14Then Jesus, filled with the power of the Spirit, returned to Galilee, and a report about him spread through all the surrounding country. 15He began to teach in their synagogues and was praised by everyone. 16When he came to Nazareth, where he had been brought up, he went to the synagogue on the sabbath day, as was his custom. He stood up to read, 17and the scroll of the prophet Isaiah was given to him. He unrolled the scroll and found the place where it was written: 18“The Spirit of the Lord is upon me, because he has anointed me to bring good news to the poor. He has sent me to proclaim release to the captives and recovery of sight to the blind, to let the oppressed go free, 19to proclaim the year of the Lord’s favor.” 20And he rolled up the scroll, gave it back to the attendant, and sat down. The eyes of all in the synagogue were fixed on him. 21Then he began to say to them, “Today this scripture has been fulfilled in your hearing.”

(Luke 4:14-21, NRSV)

Where is God? Perhaps we have asked this question at various points in our spiritual journey. My seven-year-old Charlotte asks me this question on a fairly regular basis. “Mom, where is God?” Following every horrific world and national tragedy that leaves us speechless, we ask in the depths of our soul, “Where is God?” At this time in our history, this reemerging age old question keeps us awake at night. This question is the catalyst for thought-provoking online dialogue and discussion among religious communities. It is the question that we ask as we navigate our spiritual lives amidst the backdrop of our world today.

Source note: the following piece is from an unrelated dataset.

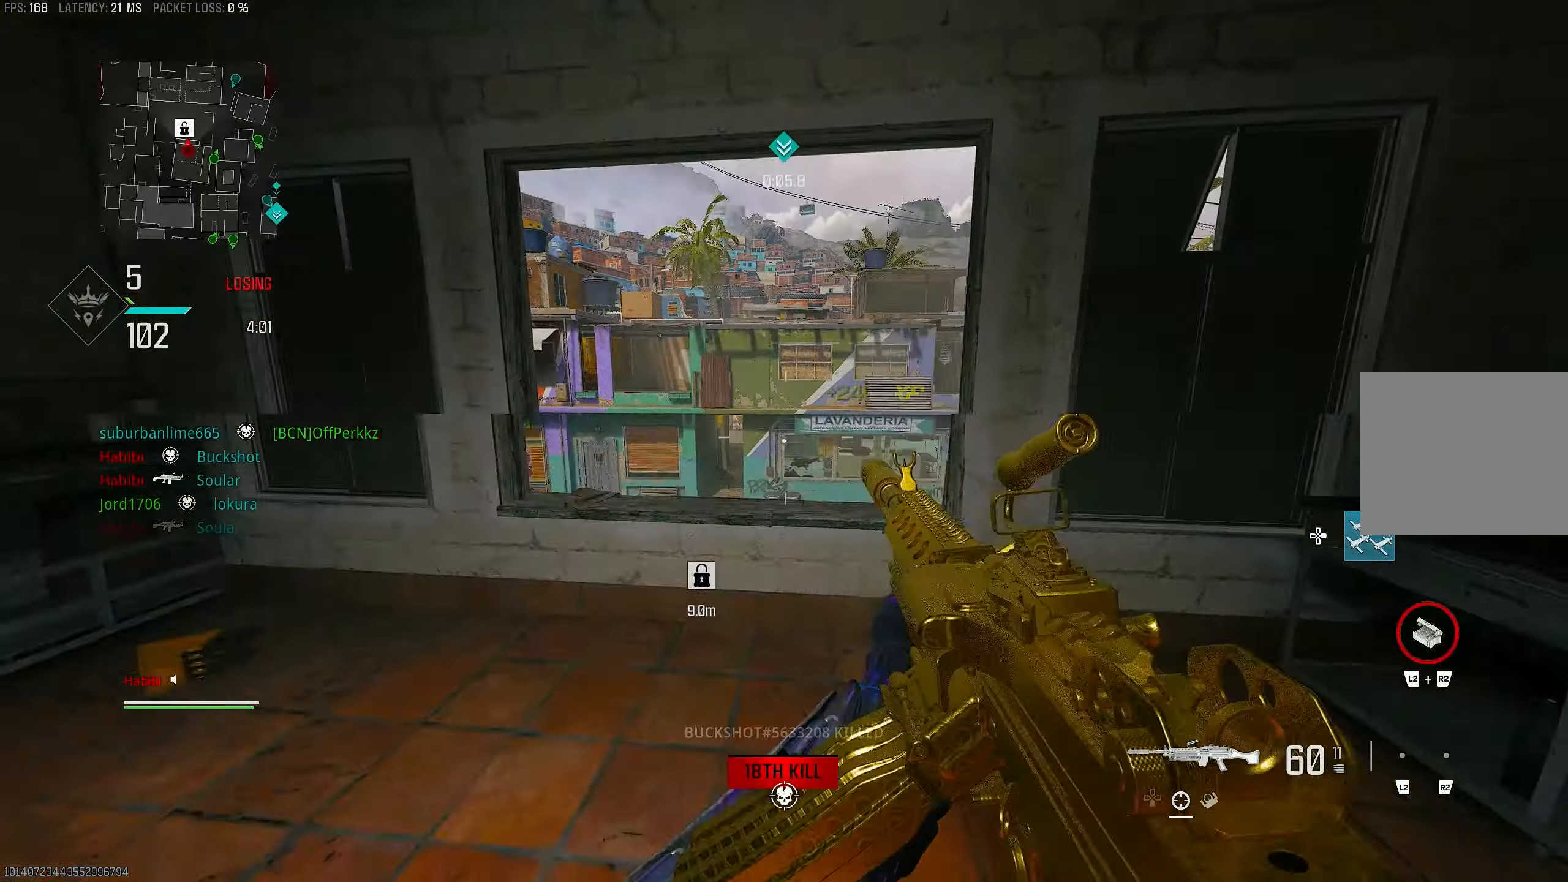
{"buttons": ["L1"], "left_stick": "left", "right_stick": "right", "events": [[150, "left_stick", "up-left"], [150, "right_stick", "center"], [283, "L3", "down"], [283, "right_stick", "right"], [383, "L3", "up"], [417, "L1", "down"], [483, "left_stick", "left"]]}
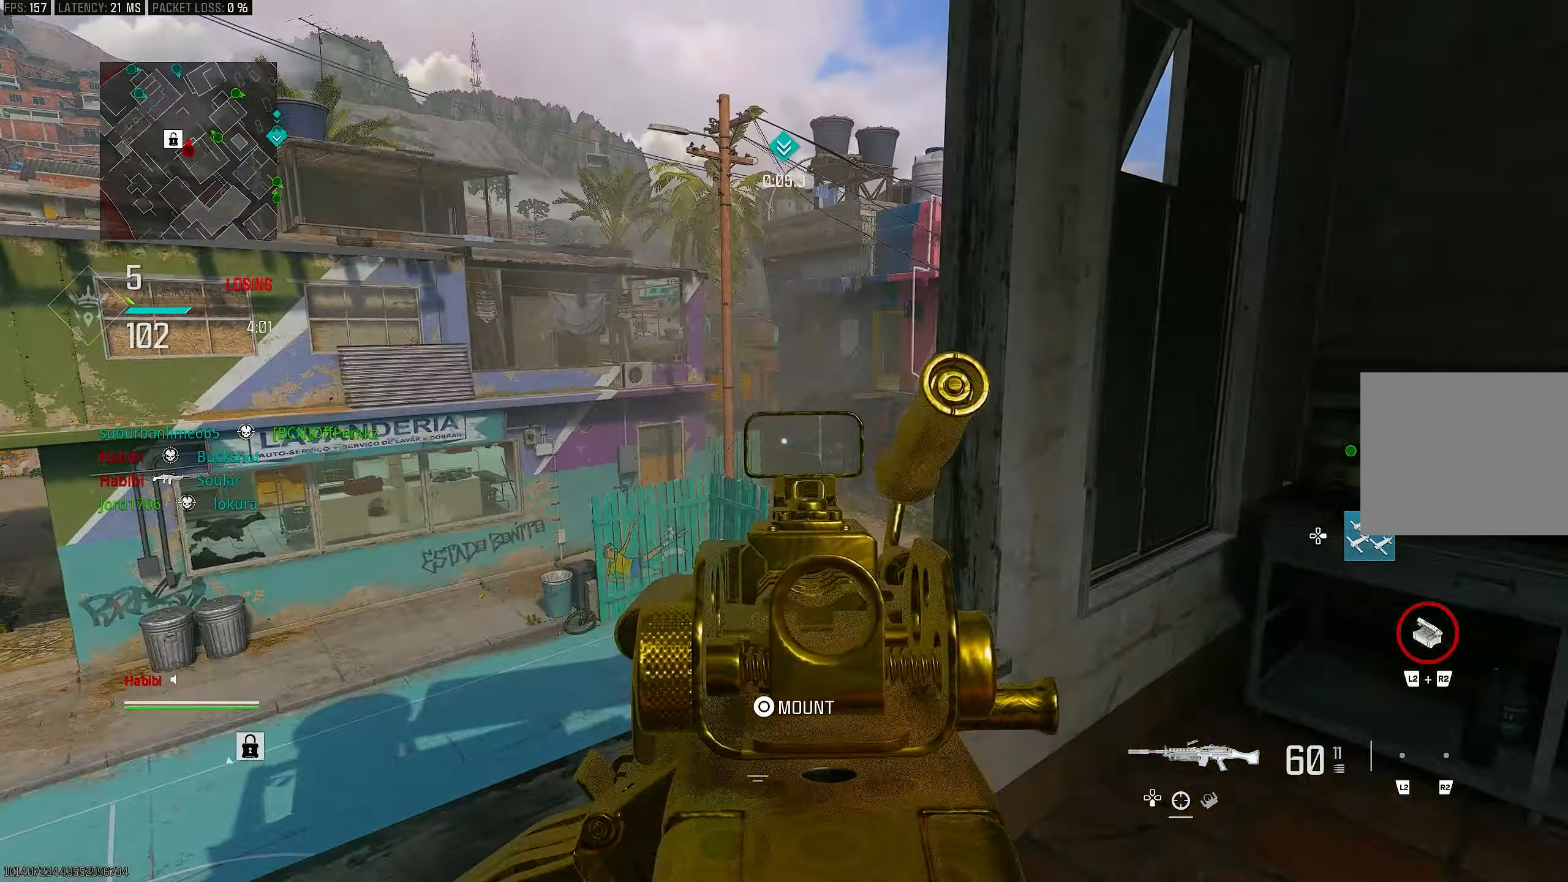
{"buttons": ["L1"], "left_stick": "down-left", "right_stick": "left", "events": [[17, "right_stick", "center"], [150, "left_stick", "down-left"], [417, "right_stick", "left"]]}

For generations our understanding of God has been linked to an actual location. Up. In heaven. Above us, watching and observing us from a distance. Our theology has been shaped by this notion of a cosmic, ruler God who reigns above and ushers down to us grace and mercy. The hymn writers of old certainly subscribed to God’s upward locale as evidenced in the words of our beloved sacred songs. Sing praise to God who reigns above, the God of all creation, the God of power, the God of love, the God of our salvation. Love divine all loves excelling, joy of heaven to earth come down. Father all glorious, over all victorious, come and reign over us, ancient of days. High king of heaven, my victory won, may I reach heaven’s joy’s O bright heaven’s sun. Visions of rapture now burst on my sight; angels descending bring from above; echoes of mercy, whispers of love. The trump shall resound and the Lord shall descend, even so it is well with my soul. I love to tell the story of unseen things above, of Jesus and his glory, of Jesus and his love. Or if, on joyful wing cleaving the sky, sun, moon and stars forgot, upward I fly, still all my song shall be, nearer, my God, nearer my God to Thee.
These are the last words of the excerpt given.